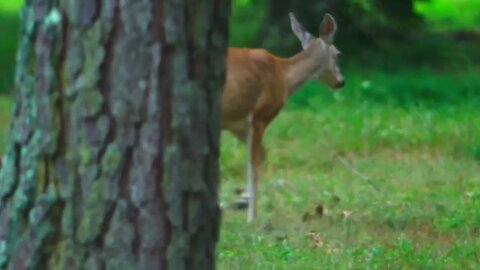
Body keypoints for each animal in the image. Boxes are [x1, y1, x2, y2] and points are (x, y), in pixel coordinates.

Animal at [221, 12, 344, 224]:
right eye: (338, 54)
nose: (341, 81)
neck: (284, 76)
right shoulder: (260, 115)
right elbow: (256, 161)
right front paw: (252, 218)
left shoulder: (236, 124)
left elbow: (256, 157)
• • • • • • •
Exercise instructions: Work through the data above and give the number of lines in which "right" appears; add nothing else.

Result for this exercise: 4